Journal of IMAB (Oct 2024)
THE ROLE POTENTIAL OF ARTIFICIAL INTELLIGENCE IN KNEE OSTEOARTHRITIS
Abstract
Purpose: The purpose of the study is to examine available scientific sources related to the role and potential of artificial intelligence in osteoarthritis of the knee joint. Materials/Methods: Method of deduction (analysis of literary sources). To achieve the goal, available scientific data on the role and potential of artificial intelligence application in knee OA were studied and analyzed. Results: The following innovations related to the use of artificial intelligence in knee osteoarthritis (OA) were reviewed: artificial intelligence (AI) software - named KOALA™ and DL AI software - MediAI-OA. KOALA™ is software that provides metric evaluations of knee joint imaging. Standardized quantitative measurements of morphological features such as joint gap width and joint gap area on knee radiographs reduce errors in diagnosis. The new DL software, MediAI-OA, demonstrated good success rates in analyzing knee OA characteristics, Kellgren-Lawrence (KL) grading (which is used to classify the severity of knee OA), and OA diagnosis comparable to that of experienced orthopedists and radiologists.

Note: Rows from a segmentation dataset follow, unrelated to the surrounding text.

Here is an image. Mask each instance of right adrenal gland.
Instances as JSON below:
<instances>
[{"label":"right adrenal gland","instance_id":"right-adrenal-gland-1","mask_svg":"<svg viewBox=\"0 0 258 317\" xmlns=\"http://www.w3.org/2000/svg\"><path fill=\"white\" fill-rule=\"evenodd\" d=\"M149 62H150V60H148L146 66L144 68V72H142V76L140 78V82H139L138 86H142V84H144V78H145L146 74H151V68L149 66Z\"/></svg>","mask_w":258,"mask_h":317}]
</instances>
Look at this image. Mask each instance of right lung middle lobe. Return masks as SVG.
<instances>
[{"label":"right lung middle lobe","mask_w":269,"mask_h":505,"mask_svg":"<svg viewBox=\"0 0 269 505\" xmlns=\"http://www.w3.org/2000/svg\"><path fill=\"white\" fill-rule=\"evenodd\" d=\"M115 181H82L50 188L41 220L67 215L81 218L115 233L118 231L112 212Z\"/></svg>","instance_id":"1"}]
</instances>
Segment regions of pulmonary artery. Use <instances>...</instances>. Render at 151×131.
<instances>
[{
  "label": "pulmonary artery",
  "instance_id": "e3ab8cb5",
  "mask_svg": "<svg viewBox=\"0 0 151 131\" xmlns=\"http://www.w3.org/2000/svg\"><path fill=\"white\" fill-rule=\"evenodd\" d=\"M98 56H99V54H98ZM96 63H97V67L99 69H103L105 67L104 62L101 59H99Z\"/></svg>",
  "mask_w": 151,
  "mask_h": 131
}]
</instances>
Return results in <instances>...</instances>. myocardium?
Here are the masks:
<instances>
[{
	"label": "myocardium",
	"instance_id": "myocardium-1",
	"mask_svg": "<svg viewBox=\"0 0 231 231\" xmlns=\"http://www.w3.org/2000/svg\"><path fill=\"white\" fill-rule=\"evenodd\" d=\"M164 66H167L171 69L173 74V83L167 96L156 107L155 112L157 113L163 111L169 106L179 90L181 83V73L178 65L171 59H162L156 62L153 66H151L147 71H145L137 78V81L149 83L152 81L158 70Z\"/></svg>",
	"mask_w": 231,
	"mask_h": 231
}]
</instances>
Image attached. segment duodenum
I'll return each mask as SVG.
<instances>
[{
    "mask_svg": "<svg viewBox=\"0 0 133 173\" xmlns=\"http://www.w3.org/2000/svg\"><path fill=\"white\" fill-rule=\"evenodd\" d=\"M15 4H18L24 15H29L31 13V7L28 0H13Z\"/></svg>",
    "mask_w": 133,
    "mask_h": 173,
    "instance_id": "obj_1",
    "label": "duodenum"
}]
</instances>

Discussion: Diagnostic imaging is a vital tool for visualization. Imaging methods such as radiography, magnetic resonance (MR), computed tomography (CT), and ultrasound play critical roles in OA diagnosis. Additionally, vibro- and phono arthrography serve as alternative diagnostic tools. The most commonly used imaging method is magnetic resonance imaging, which has been found to underestimate the extent of osteochondral lesions. This can lead to inadequate and incomplete diagnoses. Artificial intelligence can serve as a strategic element in addressing these limitations in radiographic knee OA diagnosis. Conclusion: Artificial intelligence has the potential to advance the field of radiology by enhancing efficiency, accuracy, and precision in the radiographic diagnosis of knee osteoarthritis.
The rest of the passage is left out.